* **EXTRACT PROVIDED**
=======
Sample preparation and labeling For the sizing experiments, the commercial antibody solution Gammanorm (IgG I) was dialyzed in a 100 mM carbonate buffer at pH 10.7 and labeled with phthalaldehyde (OPA) using an already established protocol. [34] In brief, a stock solution of 60 mM OPA and 90 mM β-mercaptoethanol (BME) was prepared in the 100 mM carbonate buffer at pH 10.7. The stock was then mixed with the protein solution to reach a 20-fold molar excess of OPA. Since the excess free OPA is latent, no purification step is required after the labelling reaction, and the labelled protein solution was measured immediately after mixing. For the rheological experiments, the commercial solution was used without any modification. IgG II antibodies were labeled with the ATTO 488 dye according to the protocol described by the manufacturer (ATTO-TEC GmbH, Germany). In brief, the antibody stock solution was diluted to 7.5 mg/mL in a 1:21 v/v 200 mM sodium bicarbonate NaHCO3 at pH 9.0 and phosphate buffered saline at pH 7.4. A 2-fold molar excess of ATTO 488 dye was then added to the antibody solution under gentle shaking. The labelling reaction mix was gently stirred for 1 hour before removing the excess free dye by performing several washing steps in 30’000 MWCO spin filter unit (Vivaspin 500 PES, Sartorius, Switzerland). Aggregates of the labeled IgG II were generated by incubating a 1 mg/mL antibody solution with 25 mM citric acid and 150 mM Na2SO4 at pH 3.0 at 50 °C for 1.5 hours. Bovine Serum Albumin (BSA, Sigma Life Science, Germany) solutions were prepared by dissolving the lyophilized powder in 100 mM carbonate buffer at pH 10.7 in the absence and presence of 20 % v/v DMSO.
=======
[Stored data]
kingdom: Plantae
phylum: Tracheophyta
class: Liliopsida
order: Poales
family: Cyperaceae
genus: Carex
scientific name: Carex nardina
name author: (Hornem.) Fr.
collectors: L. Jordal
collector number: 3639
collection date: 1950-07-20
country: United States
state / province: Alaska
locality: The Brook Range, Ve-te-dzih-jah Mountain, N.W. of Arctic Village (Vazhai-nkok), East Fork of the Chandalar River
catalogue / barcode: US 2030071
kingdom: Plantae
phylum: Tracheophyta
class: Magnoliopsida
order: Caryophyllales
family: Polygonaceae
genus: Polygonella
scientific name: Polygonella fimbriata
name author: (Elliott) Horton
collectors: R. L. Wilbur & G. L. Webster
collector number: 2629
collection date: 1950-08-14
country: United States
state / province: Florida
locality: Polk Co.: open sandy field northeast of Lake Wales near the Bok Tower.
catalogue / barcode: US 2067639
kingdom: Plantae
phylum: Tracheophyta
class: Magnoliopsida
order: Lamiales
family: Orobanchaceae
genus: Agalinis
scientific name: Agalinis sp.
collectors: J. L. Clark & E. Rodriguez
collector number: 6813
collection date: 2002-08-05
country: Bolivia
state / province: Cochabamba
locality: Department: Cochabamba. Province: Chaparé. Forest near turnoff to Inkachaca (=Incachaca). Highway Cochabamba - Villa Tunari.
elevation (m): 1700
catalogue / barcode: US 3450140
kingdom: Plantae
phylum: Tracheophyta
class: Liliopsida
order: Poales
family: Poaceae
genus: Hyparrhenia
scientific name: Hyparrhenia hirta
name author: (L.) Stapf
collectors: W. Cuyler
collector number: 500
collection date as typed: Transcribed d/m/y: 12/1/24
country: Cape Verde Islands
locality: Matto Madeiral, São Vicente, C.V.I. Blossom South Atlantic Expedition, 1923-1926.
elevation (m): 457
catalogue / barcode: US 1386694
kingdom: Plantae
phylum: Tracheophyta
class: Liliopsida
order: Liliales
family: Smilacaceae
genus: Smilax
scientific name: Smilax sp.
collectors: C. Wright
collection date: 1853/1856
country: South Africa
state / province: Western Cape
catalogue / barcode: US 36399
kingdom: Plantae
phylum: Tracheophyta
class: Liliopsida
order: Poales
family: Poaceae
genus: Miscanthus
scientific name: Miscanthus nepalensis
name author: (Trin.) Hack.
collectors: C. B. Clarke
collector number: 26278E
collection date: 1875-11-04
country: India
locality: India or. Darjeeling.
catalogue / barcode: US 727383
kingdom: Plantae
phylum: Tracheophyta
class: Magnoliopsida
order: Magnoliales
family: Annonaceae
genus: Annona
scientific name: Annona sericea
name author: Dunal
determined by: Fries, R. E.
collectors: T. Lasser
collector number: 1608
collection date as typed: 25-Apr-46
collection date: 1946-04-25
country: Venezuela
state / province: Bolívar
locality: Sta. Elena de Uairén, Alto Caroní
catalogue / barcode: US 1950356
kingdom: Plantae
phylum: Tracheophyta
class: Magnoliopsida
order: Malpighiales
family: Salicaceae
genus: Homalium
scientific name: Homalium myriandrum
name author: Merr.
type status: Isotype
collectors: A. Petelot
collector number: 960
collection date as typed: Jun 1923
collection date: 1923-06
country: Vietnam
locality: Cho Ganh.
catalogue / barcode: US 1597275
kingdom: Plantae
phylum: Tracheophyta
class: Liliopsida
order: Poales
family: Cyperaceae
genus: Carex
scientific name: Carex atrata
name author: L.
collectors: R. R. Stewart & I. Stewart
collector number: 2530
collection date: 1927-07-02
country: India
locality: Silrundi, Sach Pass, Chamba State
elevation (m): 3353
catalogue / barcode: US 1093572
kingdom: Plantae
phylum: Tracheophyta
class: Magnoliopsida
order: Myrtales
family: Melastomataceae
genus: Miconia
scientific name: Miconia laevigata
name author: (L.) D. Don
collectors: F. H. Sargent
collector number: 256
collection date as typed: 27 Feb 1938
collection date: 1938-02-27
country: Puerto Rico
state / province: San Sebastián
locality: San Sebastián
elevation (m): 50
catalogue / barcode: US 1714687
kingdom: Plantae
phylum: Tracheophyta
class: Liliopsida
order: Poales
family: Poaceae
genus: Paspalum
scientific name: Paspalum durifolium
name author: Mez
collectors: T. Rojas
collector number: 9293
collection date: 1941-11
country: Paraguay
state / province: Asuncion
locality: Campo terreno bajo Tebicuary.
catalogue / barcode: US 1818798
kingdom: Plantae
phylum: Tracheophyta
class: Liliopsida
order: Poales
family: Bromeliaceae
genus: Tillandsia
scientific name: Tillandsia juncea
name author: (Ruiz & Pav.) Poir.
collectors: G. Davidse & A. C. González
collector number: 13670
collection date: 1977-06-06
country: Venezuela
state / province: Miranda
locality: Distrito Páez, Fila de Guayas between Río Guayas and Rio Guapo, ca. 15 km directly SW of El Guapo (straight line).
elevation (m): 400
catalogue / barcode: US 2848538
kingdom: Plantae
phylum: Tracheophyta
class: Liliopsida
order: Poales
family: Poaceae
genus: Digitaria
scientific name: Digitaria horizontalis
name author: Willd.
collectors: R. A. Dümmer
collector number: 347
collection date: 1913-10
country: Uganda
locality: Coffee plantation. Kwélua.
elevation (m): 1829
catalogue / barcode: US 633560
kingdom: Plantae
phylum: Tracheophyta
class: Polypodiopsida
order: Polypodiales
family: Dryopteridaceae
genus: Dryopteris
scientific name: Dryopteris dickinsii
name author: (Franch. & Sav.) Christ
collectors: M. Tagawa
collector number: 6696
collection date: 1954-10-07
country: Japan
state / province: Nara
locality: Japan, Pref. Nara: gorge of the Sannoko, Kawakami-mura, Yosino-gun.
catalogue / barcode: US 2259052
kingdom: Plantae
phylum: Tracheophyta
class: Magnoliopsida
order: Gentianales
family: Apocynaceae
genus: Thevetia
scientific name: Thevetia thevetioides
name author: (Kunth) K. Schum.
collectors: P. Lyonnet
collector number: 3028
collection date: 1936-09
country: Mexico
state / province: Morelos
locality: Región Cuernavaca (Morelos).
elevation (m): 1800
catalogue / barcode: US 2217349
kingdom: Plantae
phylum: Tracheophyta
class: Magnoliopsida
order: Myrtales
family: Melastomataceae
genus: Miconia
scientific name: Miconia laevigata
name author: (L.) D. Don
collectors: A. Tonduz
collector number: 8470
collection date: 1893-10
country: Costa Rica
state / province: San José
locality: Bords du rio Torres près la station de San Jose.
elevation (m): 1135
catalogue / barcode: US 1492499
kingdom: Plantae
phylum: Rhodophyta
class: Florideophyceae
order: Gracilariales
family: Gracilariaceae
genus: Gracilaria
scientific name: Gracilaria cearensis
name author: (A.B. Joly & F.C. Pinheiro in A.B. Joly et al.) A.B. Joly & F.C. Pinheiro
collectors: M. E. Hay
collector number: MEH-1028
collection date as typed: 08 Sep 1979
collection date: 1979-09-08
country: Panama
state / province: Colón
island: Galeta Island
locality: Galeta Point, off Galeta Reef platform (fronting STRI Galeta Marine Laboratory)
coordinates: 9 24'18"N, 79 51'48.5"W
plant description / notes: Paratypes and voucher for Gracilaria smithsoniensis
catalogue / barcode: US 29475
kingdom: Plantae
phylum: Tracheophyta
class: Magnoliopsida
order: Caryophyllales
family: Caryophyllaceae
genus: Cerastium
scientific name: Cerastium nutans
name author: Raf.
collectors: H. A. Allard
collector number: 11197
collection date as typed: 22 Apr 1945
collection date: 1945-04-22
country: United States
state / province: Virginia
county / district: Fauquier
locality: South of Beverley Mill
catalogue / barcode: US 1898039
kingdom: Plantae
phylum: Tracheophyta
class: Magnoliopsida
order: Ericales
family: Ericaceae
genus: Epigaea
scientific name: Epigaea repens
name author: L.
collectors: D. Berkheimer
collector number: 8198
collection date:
=======
* **WHAT YOU WILL DO**
A. In the sample preparation section, how long was the ATTO 488 labelling reaction mix stirred before the excess free dye was removed?
B. Does each statement below agree with the sample preparation section? Answer yes or no for each, quoting the words of the section that decide it.
(i) The OPA-labelled IgG I solution needed a purification step after the labelling reaction.
(ii) Aggregates of the labeled IgG II were generated at 50 °C.
(iii) The BSA solutions were prepared in phosphate buffered saline.

* **ANSWERS FOR EACH ITEM**
A. 1 hour

B.
(i) No: "no purification step is required after the labelling reaction"
(ii) Yes: "at pH 3.0 at 50 °C for 1.5 hours"
(iii) No: "dissolving the lyophilized powder in 100 mM carbonate buffer at pH 10.7"